The installation functions here as a critical apparatus: by mobilizing hybrid strategies — documentary, fictional, and conceptual — it invests space as a site of conflictual synthesis between memory, narrative, and materiality. My approach generally operates at the intersection of media (sculpture, video, photography), fostering a narrative depth that enables a layering of multiple readings. This transversality allows for the activation of visual objects both as archives and as speculative assemblages of the real.

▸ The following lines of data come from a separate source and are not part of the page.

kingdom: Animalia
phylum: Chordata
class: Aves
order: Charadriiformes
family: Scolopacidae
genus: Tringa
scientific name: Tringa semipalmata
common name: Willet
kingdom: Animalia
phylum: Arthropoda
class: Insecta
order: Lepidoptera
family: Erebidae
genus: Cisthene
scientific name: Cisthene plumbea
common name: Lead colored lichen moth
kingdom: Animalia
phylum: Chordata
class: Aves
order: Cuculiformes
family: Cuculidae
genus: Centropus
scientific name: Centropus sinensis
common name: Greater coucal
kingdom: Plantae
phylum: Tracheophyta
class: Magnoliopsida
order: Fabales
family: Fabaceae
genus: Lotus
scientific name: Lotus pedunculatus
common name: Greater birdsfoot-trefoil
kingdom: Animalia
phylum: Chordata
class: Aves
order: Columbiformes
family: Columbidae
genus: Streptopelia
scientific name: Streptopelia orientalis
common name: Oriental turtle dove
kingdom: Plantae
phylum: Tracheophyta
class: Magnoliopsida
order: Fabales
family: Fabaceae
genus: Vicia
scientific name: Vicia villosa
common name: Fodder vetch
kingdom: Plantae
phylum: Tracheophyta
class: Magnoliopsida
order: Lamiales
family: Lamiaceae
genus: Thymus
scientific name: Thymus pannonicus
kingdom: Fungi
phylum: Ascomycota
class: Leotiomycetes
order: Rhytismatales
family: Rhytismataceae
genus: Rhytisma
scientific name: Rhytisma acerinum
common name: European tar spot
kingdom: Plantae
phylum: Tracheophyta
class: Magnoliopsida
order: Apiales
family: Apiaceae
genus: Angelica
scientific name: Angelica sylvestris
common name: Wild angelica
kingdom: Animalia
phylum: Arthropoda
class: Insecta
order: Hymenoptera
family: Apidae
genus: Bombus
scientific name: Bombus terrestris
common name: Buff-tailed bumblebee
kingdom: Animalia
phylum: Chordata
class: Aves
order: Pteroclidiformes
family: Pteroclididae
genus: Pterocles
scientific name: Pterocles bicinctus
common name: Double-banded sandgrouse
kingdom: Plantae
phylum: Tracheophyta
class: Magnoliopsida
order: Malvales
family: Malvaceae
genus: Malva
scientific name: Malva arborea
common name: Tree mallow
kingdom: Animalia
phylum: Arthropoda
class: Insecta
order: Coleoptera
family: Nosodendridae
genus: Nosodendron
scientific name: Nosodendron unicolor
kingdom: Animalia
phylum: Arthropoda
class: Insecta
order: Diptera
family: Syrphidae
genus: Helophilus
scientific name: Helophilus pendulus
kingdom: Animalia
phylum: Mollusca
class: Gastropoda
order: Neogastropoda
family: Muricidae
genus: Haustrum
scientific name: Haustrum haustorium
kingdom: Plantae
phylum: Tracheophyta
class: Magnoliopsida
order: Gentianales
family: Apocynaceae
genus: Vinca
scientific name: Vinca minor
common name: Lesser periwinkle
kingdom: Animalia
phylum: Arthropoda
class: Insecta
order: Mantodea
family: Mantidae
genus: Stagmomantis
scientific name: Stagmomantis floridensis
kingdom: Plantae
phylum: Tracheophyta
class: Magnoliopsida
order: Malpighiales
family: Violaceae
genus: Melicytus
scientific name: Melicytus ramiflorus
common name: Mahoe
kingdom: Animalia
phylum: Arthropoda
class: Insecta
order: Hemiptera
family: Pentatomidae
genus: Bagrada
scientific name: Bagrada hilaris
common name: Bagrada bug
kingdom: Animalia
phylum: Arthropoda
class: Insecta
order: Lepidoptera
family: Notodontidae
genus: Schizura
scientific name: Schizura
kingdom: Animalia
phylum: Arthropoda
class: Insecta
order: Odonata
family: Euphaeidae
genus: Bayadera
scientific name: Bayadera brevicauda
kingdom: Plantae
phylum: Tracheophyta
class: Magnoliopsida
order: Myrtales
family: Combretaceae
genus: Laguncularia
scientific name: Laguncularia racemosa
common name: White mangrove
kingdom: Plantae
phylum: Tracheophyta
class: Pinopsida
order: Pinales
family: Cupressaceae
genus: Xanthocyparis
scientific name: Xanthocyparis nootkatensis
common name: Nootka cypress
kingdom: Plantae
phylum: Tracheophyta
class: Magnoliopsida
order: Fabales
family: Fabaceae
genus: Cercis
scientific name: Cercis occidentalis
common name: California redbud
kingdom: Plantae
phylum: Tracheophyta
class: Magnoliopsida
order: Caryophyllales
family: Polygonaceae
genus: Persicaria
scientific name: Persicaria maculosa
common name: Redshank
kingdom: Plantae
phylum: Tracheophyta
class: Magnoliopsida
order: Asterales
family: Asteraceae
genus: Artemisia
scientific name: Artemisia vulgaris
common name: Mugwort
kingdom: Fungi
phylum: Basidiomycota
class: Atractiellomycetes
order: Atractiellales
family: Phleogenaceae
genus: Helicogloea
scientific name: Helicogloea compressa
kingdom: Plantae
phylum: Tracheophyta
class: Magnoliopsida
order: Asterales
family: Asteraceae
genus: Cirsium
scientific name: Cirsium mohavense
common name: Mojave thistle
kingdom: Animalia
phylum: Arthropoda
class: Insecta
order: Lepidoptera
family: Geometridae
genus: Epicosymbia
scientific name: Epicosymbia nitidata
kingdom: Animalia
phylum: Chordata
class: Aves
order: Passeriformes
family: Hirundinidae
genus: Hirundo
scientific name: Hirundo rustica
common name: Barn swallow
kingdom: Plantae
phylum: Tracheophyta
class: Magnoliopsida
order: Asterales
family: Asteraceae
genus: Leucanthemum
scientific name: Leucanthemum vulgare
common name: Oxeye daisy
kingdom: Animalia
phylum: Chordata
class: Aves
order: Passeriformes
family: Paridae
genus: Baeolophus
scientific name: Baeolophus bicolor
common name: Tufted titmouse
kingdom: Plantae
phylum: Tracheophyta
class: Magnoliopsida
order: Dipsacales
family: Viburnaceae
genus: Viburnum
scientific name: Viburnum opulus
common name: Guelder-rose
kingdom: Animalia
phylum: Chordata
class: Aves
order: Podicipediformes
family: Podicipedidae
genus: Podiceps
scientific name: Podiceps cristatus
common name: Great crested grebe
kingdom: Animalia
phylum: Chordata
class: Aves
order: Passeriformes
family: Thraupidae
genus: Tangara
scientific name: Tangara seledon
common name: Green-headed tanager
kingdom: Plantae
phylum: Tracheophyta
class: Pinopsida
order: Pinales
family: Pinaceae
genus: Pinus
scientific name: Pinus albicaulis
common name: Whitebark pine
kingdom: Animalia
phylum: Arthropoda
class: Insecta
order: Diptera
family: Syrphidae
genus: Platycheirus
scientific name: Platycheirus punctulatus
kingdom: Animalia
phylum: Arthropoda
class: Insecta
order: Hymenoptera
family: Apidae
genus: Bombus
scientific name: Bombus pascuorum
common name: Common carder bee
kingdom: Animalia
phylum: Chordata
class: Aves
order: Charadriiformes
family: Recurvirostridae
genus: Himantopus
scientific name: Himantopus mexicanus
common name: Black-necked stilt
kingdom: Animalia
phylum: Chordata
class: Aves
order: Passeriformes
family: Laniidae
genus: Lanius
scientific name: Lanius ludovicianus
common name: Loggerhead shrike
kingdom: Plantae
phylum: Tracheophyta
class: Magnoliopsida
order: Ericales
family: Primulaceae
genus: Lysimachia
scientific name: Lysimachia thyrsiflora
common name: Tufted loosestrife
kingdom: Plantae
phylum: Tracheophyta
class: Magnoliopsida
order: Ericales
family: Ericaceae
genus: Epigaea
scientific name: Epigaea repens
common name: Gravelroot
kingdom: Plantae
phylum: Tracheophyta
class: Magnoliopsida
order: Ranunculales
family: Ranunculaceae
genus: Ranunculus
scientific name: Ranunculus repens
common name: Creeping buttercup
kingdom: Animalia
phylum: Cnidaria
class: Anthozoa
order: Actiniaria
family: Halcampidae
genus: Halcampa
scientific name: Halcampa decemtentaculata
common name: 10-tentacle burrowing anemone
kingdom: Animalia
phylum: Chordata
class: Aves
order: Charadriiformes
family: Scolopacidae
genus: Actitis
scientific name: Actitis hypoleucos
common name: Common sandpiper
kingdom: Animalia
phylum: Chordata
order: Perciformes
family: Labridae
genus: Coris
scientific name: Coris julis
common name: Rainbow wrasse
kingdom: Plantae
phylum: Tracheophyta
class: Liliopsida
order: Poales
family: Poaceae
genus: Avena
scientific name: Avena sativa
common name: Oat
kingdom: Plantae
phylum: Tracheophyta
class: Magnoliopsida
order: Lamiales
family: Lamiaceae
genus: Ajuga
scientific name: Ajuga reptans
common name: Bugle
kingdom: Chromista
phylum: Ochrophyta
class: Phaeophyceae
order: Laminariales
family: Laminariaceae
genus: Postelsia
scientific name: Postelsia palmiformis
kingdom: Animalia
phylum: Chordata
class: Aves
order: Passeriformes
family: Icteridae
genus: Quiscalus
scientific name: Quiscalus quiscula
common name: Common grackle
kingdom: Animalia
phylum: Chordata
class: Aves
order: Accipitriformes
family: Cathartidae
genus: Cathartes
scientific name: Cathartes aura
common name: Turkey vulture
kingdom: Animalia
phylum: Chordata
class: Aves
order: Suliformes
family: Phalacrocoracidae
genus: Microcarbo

In this work, the objects — resulting from acts of reinterpretation, détournement, or recomposition — are constructed as heuristic propositions: they question the historicity of forms, the regimes of attention associated with them, and the conditions of their persistence. The built environment, as a site of political and social inscription, thus becomes a terrain for critical analysis of contemporary forms of domination, but also a lever for the elaboration of counter-narratives. Through this practice, the aim is to reveal the silent logics that structure exclusion, while articulating affective hypotheses on the possible futures of minoritized subjectivities.